Man kann die Nachbarländer durchaus einbeziehen in die Überlegungen des Öffnens. Das wird man auch tun. Man muss andererseits aber in den kommenden Wochen die Situation genau beobachten und Infektionsketten
verlässlich nachvollziehen. Das wird natürlich über Ländergrenzen hinweg schwieriger. Deshalb kann es in den nächsten Monaten zu Einschränkungen an innereuropäischen Grenzen kommen. Das bedeutet gerade in den Grenzregionen hier in Baden-Württemberg und Bayern große Einschnitte. Nicht nur beim Tourismus, auch im Alltag von vielen Menschen.
Aber wie sinnvoll ist es denn, wenn die Menschen alle an die touristischen Hotspots wie den Bodensee strömen?

● Auszug der Einträge
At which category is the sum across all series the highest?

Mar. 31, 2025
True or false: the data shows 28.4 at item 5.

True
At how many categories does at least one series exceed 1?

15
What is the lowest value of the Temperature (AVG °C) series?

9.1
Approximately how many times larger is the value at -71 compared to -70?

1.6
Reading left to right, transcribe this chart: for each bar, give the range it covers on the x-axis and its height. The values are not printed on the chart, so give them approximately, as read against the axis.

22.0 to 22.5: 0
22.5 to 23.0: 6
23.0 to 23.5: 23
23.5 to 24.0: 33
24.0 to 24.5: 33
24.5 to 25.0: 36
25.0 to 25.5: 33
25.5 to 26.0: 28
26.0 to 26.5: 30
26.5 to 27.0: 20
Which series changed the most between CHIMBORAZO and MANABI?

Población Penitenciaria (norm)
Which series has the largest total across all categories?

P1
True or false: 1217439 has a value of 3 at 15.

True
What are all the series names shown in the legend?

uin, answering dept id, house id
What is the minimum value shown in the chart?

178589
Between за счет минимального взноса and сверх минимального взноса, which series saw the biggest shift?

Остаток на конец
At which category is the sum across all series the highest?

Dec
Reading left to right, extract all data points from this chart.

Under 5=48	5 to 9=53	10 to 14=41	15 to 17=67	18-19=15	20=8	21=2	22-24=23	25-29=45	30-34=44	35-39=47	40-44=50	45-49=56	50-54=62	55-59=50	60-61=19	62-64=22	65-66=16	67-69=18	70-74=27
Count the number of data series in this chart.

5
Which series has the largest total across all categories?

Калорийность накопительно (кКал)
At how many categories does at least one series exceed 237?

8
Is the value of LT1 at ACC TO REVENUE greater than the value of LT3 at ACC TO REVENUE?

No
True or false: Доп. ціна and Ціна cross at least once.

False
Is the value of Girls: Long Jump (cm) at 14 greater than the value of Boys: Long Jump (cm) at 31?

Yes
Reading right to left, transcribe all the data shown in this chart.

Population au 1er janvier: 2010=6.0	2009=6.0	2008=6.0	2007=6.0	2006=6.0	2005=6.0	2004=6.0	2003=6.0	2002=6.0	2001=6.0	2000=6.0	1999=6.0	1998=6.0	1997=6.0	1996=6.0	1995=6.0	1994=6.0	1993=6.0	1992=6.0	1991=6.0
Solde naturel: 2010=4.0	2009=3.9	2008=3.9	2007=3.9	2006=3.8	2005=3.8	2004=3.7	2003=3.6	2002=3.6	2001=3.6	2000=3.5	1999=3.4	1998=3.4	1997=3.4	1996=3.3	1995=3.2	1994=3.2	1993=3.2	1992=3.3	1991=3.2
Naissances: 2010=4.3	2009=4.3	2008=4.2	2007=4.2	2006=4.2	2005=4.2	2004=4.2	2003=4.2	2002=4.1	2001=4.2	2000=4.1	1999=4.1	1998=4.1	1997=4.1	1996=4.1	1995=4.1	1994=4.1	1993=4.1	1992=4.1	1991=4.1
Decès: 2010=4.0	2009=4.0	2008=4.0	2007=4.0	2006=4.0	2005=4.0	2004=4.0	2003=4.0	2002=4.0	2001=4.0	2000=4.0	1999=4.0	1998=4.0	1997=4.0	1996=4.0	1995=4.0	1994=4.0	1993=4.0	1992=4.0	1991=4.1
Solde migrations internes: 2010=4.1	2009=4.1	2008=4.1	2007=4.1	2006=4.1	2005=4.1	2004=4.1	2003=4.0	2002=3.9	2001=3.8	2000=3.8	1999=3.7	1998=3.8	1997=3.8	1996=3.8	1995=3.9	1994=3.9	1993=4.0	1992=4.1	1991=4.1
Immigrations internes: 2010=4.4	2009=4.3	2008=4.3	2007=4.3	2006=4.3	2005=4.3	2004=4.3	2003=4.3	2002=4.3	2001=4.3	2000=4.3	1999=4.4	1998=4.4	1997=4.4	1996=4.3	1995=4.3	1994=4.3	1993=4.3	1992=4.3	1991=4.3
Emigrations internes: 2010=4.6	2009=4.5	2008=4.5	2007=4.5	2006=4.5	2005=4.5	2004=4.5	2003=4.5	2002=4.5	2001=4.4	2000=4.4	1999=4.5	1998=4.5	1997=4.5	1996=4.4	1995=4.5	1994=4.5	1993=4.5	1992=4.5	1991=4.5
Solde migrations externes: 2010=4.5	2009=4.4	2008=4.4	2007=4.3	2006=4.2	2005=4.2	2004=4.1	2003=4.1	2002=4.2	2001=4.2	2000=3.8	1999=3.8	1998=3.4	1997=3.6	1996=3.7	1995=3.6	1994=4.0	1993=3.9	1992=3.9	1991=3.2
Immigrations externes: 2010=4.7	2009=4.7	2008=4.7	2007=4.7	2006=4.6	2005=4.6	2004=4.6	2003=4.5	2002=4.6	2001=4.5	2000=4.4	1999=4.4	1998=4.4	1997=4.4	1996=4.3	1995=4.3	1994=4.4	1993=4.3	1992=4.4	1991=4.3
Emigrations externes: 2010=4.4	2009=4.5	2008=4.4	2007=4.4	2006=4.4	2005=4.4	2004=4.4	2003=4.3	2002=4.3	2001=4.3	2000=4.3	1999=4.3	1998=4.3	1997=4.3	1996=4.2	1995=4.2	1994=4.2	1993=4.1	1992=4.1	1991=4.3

● Zur Aufgabe
Schreibe den gezeigten Text über Grenzöffnungen und Infektionsketten im Anschluss an seinen letzten Satz weiter.

● Lösung
Das Reisen wird in diesem Jahr mit Sicherheit anders aussehen als in der Vergangenheit. Wir werden gewisse Sicherheitsmaßnahmen einhalten müssen. Abstand halten, regelmäßiges Desinfizieren oder der Mundschutz, solche Dinge werden das Reisen prägen. Große Menschenansammlungen wird es nicht geben. Egal ob im Zoo, im Freizeitpark oder an der Überlinger Promenade, es wird überall nur eine gewisse Anzahl an Menschen geben können. Die Leute wollen reisen, aber sie wollen sicher reisen und vor allem gesund nach Hause kommen. Das ist im Übrigen auch im Sinne der Urlaubsorte. Gerade die ersten Corona-Fälle in Baden-Württemberg haben sich beim Skifahren in Südtirol und später in Österreich angesteckt. So was darf es nicht mehr geben. Deshalb müssen Politik, Wirtschaft und Reisebranche gemeinsam Sicherheitskonzepte erarbeiten, um das beste Schutzniveau für die Reisenden zu erhalten.
Wird die Reisebranche in den südlichen Bundesländern am Ende von der weltweiten Reisewarnung profitieren, weil der Tourismus vor der Haustür angekurbelt wird?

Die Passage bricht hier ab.